History
Built by Andy Rouse Engineering in April 1994 and used by mainly as the spare car for the 1994 British Touring Car Championship, although would Kelvin Burt and Robb Gravett would each drive it at one meeting late in the yearLater used by Paul Radisich to win the end-of-season Touring Car World Cup.
One of three cars sold to Bob Leitzinger and raced by Jeff Andretti in the 1996 North American Touring Car Championship. It is not known how much the car was used as Andretti would race all three cars during the year but it is known it was used at Vancouver where it received extensive frontal damage during a 3-car accident involving Dominic Dobson and Peter Hardman. The car was striped back to a rolling shell and repaired.
In 1997 all three cars were sold by Leitzinger to Peter Hills and shipped to Australia.
We bought a complete OK car, one that had been backed (hard) into a wall and a rolling chassis. Much later during a casual inspection of the roller we noticed it was very clean underneath, and looked almost new. After further investigation we were told it was the same car Paul Radisich drove when he won the world cup. We ended up transferring all the running gear from one of the cars into it, & it became my car.
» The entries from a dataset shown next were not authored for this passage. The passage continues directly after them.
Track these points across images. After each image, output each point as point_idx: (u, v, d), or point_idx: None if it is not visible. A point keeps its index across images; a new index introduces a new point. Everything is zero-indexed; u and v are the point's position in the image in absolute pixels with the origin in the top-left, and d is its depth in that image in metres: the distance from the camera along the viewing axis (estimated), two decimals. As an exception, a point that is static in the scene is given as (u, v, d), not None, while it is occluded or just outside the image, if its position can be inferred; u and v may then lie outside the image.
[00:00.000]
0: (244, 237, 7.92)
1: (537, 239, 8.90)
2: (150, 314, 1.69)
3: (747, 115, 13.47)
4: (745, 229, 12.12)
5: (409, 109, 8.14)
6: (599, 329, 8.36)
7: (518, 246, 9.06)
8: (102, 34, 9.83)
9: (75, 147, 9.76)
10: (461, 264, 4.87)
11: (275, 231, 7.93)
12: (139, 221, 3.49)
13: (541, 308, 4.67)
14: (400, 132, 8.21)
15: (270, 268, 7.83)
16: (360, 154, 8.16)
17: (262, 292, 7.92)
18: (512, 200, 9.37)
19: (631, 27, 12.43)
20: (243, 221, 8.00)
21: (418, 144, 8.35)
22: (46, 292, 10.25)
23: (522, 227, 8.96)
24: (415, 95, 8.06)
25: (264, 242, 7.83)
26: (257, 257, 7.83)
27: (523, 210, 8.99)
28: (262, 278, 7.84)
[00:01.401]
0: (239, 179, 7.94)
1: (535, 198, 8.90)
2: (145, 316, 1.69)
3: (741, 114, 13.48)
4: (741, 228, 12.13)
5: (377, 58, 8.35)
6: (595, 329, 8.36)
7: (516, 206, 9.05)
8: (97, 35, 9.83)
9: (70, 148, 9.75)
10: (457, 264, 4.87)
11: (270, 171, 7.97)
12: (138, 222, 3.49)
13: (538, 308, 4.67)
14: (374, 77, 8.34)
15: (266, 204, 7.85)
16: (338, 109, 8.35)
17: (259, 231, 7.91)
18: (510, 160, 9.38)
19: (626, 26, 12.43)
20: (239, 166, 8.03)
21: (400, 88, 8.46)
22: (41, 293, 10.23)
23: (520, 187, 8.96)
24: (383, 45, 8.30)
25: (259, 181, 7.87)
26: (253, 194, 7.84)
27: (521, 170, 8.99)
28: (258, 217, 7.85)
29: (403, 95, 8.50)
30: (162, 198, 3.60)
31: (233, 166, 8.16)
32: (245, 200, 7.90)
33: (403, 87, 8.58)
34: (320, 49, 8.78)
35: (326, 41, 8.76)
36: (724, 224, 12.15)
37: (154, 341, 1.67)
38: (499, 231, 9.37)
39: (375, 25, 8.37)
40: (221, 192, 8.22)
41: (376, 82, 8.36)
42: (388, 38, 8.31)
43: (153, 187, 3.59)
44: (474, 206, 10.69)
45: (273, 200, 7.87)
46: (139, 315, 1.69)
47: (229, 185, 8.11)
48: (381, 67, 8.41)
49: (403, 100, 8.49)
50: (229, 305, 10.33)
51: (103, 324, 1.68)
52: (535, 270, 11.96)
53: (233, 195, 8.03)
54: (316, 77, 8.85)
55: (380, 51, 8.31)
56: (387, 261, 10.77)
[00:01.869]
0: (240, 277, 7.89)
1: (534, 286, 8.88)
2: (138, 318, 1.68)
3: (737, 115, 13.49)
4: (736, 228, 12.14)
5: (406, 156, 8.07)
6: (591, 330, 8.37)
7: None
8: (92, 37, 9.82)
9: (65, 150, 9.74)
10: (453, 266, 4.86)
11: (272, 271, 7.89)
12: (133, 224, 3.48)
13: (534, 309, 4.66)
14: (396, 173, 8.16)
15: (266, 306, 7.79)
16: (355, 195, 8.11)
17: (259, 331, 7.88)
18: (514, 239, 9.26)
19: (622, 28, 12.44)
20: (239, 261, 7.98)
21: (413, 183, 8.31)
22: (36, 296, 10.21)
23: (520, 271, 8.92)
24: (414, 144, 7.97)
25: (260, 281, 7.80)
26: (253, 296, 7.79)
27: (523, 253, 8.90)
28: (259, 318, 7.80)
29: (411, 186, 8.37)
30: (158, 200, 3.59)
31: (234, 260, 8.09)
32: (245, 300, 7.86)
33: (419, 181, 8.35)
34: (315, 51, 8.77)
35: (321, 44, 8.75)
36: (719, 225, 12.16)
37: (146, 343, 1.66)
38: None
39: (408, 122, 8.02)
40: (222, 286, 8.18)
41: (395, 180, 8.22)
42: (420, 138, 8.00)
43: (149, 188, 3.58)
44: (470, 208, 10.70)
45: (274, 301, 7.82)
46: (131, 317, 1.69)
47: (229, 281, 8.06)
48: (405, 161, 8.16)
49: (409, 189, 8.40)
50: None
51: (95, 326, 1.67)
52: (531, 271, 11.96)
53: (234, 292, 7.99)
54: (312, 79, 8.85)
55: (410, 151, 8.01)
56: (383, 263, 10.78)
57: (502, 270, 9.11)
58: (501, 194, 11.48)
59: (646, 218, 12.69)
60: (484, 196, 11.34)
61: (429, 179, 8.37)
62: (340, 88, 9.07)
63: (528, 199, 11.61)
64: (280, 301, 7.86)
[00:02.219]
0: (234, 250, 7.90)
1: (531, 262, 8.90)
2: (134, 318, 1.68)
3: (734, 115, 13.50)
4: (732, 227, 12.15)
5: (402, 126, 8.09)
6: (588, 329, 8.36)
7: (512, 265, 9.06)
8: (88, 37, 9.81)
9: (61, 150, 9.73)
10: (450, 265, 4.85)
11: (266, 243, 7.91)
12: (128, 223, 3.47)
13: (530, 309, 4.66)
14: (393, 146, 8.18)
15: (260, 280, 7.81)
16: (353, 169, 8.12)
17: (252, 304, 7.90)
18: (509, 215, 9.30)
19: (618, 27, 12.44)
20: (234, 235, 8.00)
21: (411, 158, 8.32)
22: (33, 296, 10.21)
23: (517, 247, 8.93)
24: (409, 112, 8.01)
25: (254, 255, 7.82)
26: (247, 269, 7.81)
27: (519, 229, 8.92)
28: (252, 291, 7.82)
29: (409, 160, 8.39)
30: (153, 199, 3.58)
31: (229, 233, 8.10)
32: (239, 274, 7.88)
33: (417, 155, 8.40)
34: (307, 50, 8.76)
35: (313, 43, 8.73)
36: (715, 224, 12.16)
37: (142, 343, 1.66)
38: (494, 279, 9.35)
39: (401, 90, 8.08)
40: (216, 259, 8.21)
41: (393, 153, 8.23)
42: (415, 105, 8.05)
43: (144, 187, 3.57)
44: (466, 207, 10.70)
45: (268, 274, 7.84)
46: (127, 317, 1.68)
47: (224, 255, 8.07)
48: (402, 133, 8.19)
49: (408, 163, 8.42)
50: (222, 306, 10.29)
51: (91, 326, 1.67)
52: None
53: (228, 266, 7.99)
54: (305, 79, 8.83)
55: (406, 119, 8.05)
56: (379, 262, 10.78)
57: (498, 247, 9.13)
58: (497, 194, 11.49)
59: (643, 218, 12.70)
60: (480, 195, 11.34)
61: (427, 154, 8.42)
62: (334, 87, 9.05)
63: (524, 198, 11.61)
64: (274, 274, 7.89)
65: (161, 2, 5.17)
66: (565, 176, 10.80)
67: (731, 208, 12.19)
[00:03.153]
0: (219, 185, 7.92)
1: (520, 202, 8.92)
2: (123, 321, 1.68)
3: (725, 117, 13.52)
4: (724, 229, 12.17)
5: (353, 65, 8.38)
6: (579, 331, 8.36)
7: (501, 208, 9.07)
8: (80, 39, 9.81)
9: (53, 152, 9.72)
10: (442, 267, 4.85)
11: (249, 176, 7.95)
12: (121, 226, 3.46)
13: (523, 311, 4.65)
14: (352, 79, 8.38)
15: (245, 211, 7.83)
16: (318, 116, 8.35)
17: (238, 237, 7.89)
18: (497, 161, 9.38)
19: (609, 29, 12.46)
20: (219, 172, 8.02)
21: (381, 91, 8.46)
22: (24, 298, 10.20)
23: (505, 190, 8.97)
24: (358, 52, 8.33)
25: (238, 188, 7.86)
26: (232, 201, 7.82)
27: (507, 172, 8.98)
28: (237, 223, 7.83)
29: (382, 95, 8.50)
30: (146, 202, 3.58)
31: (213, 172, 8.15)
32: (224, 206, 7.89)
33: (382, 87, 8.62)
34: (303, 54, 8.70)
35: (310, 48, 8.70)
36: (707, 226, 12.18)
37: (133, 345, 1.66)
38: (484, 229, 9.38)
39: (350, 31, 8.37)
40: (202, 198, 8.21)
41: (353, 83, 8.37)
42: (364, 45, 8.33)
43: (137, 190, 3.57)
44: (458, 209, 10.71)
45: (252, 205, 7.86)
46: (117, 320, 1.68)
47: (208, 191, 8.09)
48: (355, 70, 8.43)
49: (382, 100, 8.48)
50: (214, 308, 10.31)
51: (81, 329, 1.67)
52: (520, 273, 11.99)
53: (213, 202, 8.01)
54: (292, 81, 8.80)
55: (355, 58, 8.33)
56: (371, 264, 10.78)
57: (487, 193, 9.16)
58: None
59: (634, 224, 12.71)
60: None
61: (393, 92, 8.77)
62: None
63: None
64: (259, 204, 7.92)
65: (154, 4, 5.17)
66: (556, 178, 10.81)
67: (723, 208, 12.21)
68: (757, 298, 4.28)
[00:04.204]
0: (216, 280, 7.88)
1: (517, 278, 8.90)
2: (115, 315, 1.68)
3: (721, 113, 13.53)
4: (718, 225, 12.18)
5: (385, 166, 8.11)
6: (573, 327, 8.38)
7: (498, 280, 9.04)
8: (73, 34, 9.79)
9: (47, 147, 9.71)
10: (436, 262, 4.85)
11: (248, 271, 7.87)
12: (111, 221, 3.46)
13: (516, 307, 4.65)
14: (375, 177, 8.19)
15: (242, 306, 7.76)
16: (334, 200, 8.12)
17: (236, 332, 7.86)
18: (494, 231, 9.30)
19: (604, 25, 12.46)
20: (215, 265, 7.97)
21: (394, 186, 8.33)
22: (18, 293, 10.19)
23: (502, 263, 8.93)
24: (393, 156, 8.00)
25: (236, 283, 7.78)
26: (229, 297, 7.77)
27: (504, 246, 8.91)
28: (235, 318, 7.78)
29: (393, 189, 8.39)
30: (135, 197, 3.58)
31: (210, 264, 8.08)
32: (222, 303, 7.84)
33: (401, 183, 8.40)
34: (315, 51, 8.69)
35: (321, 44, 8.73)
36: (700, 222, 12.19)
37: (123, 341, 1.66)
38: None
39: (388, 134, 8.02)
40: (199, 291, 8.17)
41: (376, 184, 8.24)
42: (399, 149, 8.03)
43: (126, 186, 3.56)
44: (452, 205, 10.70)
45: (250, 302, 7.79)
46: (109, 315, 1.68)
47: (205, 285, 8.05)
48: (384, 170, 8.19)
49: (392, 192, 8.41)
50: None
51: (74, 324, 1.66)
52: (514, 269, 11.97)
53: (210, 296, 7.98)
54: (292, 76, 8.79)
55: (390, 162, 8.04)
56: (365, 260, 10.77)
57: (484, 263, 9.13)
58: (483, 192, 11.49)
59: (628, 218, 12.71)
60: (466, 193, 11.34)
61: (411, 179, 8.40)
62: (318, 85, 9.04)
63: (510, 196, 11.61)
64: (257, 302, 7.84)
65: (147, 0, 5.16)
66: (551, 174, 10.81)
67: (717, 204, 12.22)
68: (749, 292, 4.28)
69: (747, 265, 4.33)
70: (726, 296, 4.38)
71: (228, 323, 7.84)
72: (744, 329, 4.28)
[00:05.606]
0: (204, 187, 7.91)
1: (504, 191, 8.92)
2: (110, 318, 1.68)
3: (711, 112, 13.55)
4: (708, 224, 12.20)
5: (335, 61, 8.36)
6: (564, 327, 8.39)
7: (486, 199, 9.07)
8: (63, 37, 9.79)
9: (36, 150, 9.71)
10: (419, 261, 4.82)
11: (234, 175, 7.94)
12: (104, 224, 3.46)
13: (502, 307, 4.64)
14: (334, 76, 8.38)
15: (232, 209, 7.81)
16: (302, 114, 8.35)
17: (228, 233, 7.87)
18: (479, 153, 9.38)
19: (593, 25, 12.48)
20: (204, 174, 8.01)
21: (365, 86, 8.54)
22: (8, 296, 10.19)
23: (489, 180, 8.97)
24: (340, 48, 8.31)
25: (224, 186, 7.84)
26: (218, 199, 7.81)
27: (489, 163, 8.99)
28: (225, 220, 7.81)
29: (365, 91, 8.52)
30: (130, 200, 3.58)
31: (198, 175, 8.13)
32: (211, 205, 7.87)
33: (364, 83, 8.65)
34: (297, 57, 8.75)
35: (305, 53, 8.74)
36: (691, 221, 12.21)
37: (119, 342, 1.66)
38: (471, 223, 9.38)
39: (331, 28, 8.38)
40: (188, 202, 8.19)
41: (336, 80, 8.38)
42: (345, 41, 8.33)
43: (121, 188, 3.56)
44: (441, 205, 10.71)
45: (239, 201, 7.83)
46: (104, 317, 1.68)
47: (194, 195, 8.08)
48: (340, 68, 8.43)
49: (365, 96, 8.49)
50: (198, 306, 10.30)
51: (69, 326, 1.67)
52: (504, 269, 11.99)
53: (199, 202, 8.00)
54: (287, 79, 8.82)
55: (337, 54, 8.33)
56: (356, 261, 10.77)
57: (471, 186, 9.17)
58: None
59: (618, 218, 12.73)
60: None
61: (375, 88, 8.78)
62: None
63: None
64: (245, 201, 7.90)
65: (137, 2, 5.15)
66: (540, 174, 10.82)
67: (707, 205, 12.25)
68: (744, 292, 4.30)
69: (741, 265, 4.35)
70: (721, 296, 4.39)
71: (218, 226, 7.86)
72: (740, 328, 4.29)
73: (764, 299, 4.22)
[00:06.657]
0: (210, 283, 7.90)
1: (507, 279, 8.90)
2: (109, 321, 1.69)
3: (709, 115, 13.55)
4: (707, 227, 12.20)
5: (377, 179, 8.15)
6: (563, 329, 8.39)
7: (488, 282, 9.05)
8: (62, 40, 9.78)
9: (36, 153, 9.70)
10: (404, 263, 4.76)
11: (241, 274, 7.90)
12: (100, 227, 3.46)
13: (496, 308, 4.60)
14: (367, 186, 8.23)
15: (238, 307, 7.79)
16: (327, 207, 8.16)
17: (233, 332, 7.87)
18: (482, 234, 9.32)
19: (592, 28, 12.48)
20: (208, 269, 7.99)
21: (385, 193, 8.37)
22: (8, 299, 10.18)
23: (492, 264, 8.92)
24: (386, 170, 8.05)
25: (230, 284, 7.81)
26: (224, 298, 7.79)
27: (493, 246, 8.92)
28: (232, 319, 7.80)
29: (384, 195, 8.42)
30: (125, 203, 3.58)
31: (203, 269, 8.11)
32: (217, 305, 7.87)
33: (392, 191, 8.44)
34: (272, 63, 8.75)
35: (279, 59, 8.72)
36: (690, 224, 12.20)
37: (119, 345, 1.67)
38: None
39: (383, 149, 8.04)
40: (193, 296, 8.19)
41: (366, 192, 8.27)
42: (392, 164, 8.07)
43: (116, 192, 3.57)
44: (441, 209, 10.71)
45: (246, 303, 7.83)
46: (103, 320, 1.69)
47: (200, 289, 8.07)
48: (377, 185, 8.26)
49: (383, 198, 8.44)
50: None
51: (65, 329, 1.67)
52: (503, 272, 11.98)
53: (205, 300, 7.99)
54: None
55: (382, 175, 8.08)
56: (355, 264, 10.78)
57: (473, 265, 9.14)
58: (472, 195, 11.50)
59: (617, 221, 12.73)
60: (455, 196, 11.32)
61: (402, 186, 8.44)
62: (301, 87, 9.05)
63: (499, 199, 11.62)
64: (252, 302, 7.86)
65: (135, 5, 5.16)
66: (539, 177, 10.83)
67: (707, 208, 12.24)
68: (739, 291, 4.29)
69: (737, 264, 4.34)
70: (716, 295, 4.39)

It was immediately obvious the chassis was all but brand new – it was soooo different to drive & responded brilliantly to chassis adjustments etc
At the end of 1998 all three of Hills' cars were updated to the later body shape.
At the end of 2001 with the help of Mumbo Racing the running gear from Hills' championship winning car (95M 006) was transferred into this shell which Hills then raced in the Australian Super Touring Series the following season.
In early 2005 the car was sold to Adam Proctor who continued to use it in the Touring Car Challenge.
Eventually purchased, along with 95M 006, by New Zealander Mike Johns and 2010/11 converted back to 1994 bodywork with World Cup livery.
Sold to fellow New Zealander Scott O'Donnell in 2014, and during 2015 underwent a rebuild at Neale Motorsport.